November 10 – Oil prices experienced a boost on Friday, yet they are poised for a third consecutive weekly decline due to signs of slowing demand. The market’s focus has shifted to a crucial meeting of OPEC and its allies later this month, where decisions on production levels will be made.
Brent crude futures for January saw an increase of 1.2%, reaching $81 per barrel at 1451 GMT. Concurrently, U.S. West Texas Intermediate (WTI) crude futures for December rose by 1.2% to $76.67. However, both contracts are expected to witness a 5% decline for the week.
“Concerns about demand have replaced the fear of production outages related to the Middle East conflict,” noted Commerzbank.

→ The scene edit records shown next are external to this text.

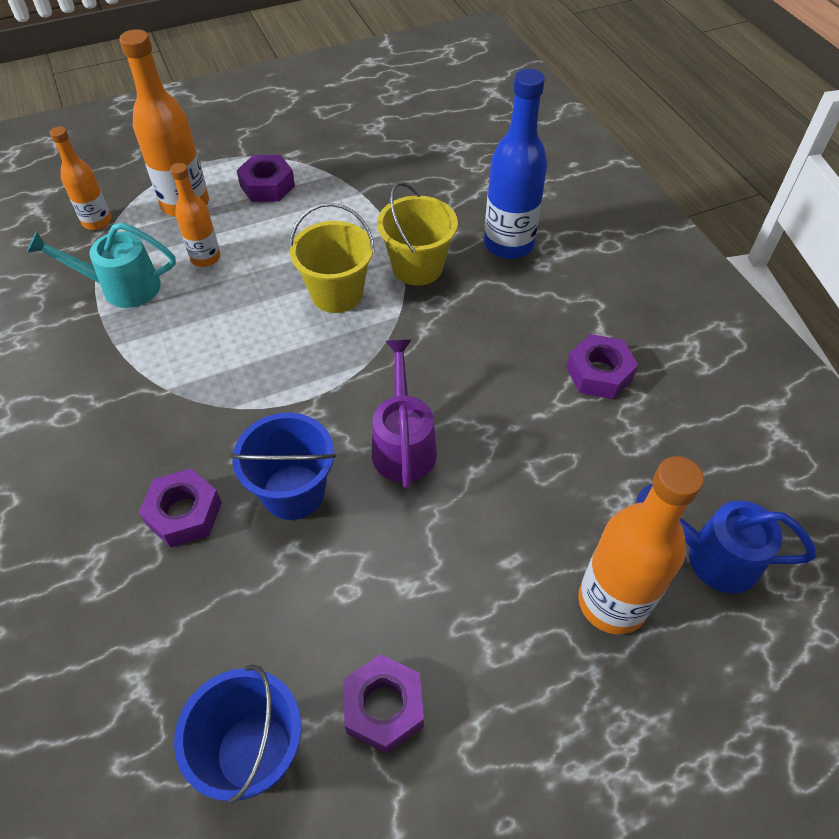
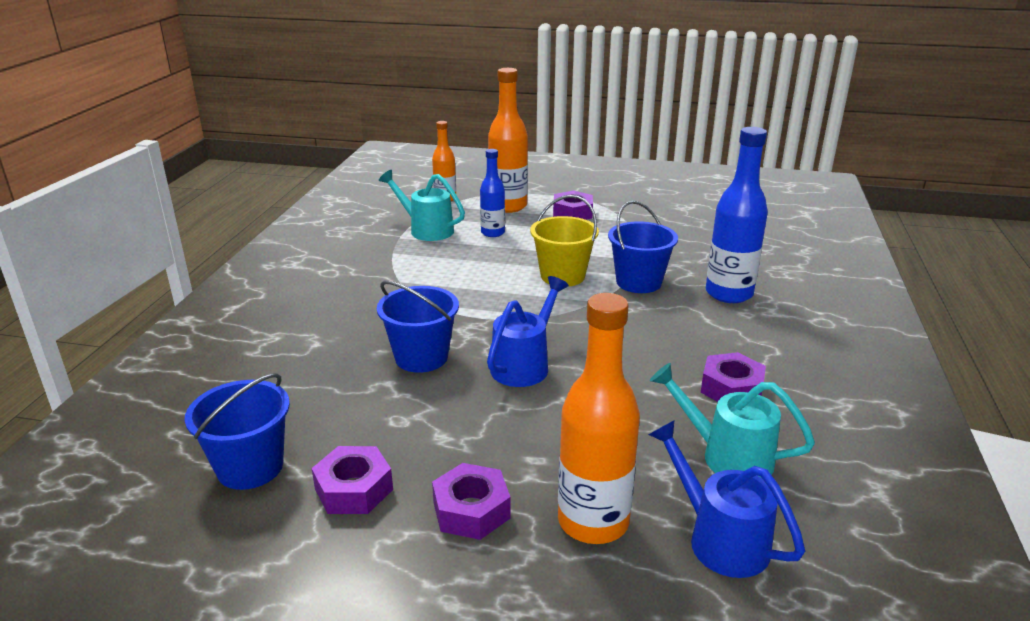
camera: 35 degrees right, 25 degrees down
(184, 513) = (343, 339): purple nut -> purple nut (471, 510)
(205, 258) = (493, 233): orange bottle -> blue bottle
(403, 444) = (524, 365): purple watering can -> blue watering can
(417, 267) = (638, 282): yellow bucket -> blue bucket
(652, 459) = (726, 456): none -> turquoise watering can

Worries over diminishing demand were exacerbated by weak Chinese economic data this week. Refiners in China, the largest buyer of crude oil from Saudi Arabia, have requested reduced supply for December.
The upcoming meeting of the Organization of the Petroleum Exporting Countries and allies (OPEC+) on November 26 will play a pivotal role in determining the group’s production policy. All eyes are on whether Saudi Arabia will extend its voluntary 1 million barrel-per-day cut, set to expire at the end of the year.
RBC Capital Markets analyst Helima Croft expressed the view that the likelihood of Saudi Arabia extending its unilateral cut into the first quarter of 2024 is increasing, given renewed concerns about Chinese demand and the broader economic outlook.
Citi analysts, in a note on Thursday, anticipated a relief from downward pressure and a subsequent recovery in prices after this week’s dip to the lowest levels since July. They expect prices to consolidate, citing support from easing refinery maintenance and a shift in the risk-reward for investors following the recent sell-off.